To be fair, this trend isn't uniquely Korean. There are many high-fashion phone cases available in the United States. This also isn't the first time I've gotten an ostentatious case for my phone. My current Hello Kitty phone case belongs to a long lineage of colorful cases, preceded by a knock-off Marc Jacobs French bulldog phone case, also purchased in Seoul, which was further preceded by a safety orange and RealTree camo print OtterBox. In college, I had a BlackBerry with a case featuring the pattern of Van Gogh's "Starry Night" on it, and an iPhone 4 covered with a technicolor psychedelic print.

But the rubber cartoon cases evoke a much more visceral reaction than any of the other colorful phone cases I've had, and the response to the Hello Kitty phone case has been the most vociferous by far. Hello Kitty's bunny ears, and sometimes red bow, poke out when I put my phone in my coat or blazer pocket, which piques others' interest. Then when I show them the case that features such an instantly recognizable and beloved character, they usually ask if it really is a Hello Kitty phone case, almost out of disbelief or to confirm what they're seeing is real, if I really am an adult with a real Hello Kitty phone case. More often than not, the comments are welcome, and it's been a great conversation starter at parties and bars and coffeeshops. My friendly, neighborhood barista saw my phone on the counter and literally swooned, which started a lovely chat in which I found out that we coincidentally lived in the same building.

For all the compliments I receive, I also get a lot of flak. The cartoon character phone cases have been gawked at by coworkers, commented on by bosses, and ridiculed by family members. I'll be at a meeting and place my phone on the table in front of me, and people will stare. The general criticism is along the lines of, "Isn't it a little immature? People won't take you seriously." But most people, especially in the office, don't say that directly. Instead, they look at my phone case, then look at me, then slowly say something that's polite on the surface but is clearly loaded with judgment: "That's... cute," or "That's... unique." Even my boyfriend, who I dragged around Seoul in my quest to find the perfect cartoon phone case, was skeptical about the choice, although he loves Hello Kitty as much, if not more, than I do.

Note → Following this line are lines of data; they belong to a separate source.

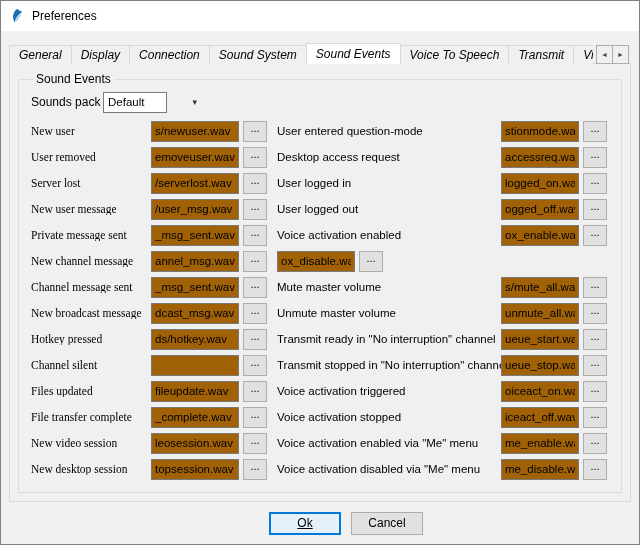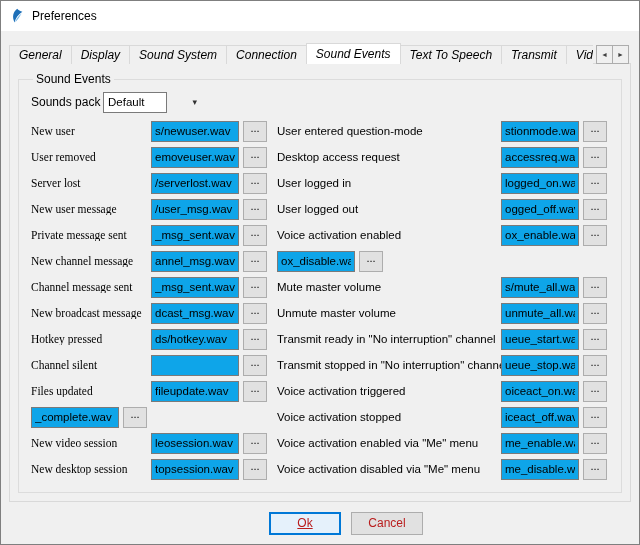--- a/index.html
+++ b/index.html
@@ -142,8 +142,8 @@
     <div class="tabbar">
         <div class="tab">General</div>
         <div class="tab">Display</div>
+        <div class="tab">Connection</div>
         <div class="tab">Sound System</div>
-        <div class="tab">Connection</div>
         <div class="tab active">Sound Events</div>
         <div class="tab">Text To Speech</div>
         <div class="tab">Transmit</div>

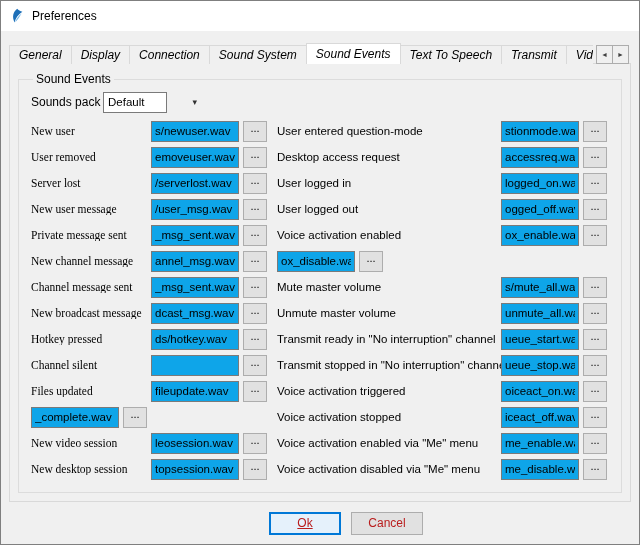--- a/index.html
+++ b/index.html
@@ -145,7 +145,7 @@
         <div class="tab">Connection</div>
         <div class="tab">Sound System</div>
         <div class="tab active">Sound Events</div>
-        <div class="tab">Text To Speech</div>
+        <div class="tab">Voice To Speech</div>
         <div class="tab">Transmit</div>
         <div class="tab">Video</div>
       </div>

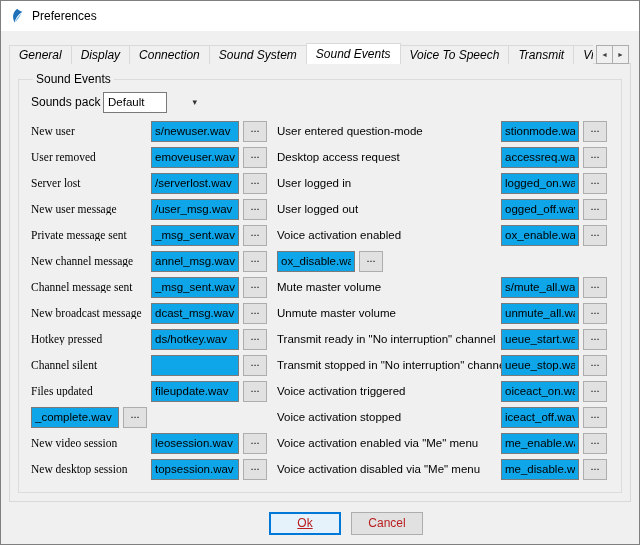--- a/index.html
+++ b/index.html
@@ -92,7 +92,7 @@
   .col-left .row-label{width:120px;font-family:Liberation Serif, serif;}
   .col-right .row-label{width:224px;}
   .row-input{
-    height:21px;border:1px solid #7a7a7a;background:#0ea5e9;
+    height:21px;border:1px solid #7a7a7a;background:#a16207;
     font-family:"Liberation Sans", sans-serif;font-size:11.5px;
     padding:0 3px;flex:none;
   }

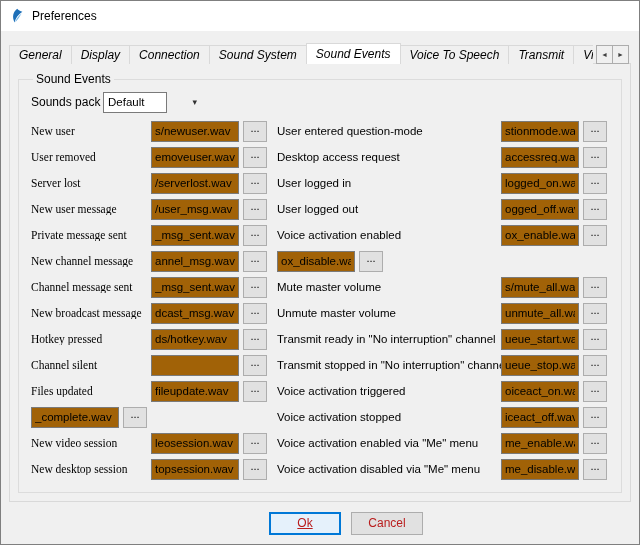--- a/index.html
+++ b/index.html
@@ -240,6 +240,7 @@
   </div>
 
   <div class="sound-row">
+    <span class="row-label">File transfer complete</span>
     <input class="row-input" type="text" value="_complete.wav" style="">
     <button class="row-browse">...</button>
   </div>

I do understand the skepticism. Hello Kitty doesn't exactly scream "all grown up" and neither does a cartoon bulldog, especially when the alternative is a sleek black leather case. But I've never found that my phone case, of all the accessories that I wear or things that I carry, has been the thing that shoots my credibility as a professional. I would, in fact, argue it's the perfect accessory for someone who has to wear a black suit all the time. The business formal dress code at my workplace often makes me feel like my personality has been sucked away, and having this colorful phone case is a nod to who I am outside of this job. I smile when I see it. It's instantly recognizable as mine, and mine alone. No one else I've ever known or seen on the subway has this case, and there's something about the unique story behind it that feels so special. Best part might be that it definitely makes mirror selfies more interesting.

Yes, others make comments about my cartoon case, but at the end of the day, it doesn't matter. Here are some facts about me: I am a 23-year-old woman who graduated from college a semester early and pays for her own health insurance and holds a full-time salaried position and carries her iPhone 5 that she paid for herself in a rubber case shaped like Hello Kitty with a gold heart charm dangling off the right ear that looks like it should belong to a middle schooler. I can be mature and still have a sense of humor and a desire to surround myself with adorable, whimsical objects. These identities are not mutually incompatible, and my "childish" cartoon phone case doesn't mean that I'm incompetent. And hey, at least it's not a Hello Kitty tattoo (although there's really nothing wrong with those, either).